• ACTIVITY:
Reproduce every line of text in the records below word for word, leaving the pictures out of your answer.

--- PROVIDED INFORMATION Enclosed Below ---

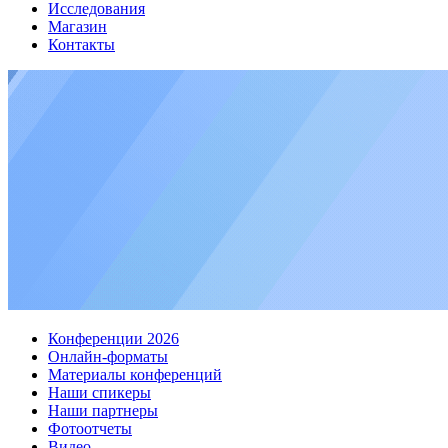
Исследования
Магазин
Контакты
Конференции 2026
Онлайн-форматы
Материалы конференций
Наши спикеры
Наши партнеры
Фотоотчеты
Видео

--- End of Enclosed PROVIDED INFORMATION ---

• SOLUTION FOR THIS EXERCISE:
Исследования
Магазин
Контакты
Конференции 2026
Онлайн-форматы
Материалы конференций
Наши спикеры
Наши партнеры
Фотоотчеты
Видео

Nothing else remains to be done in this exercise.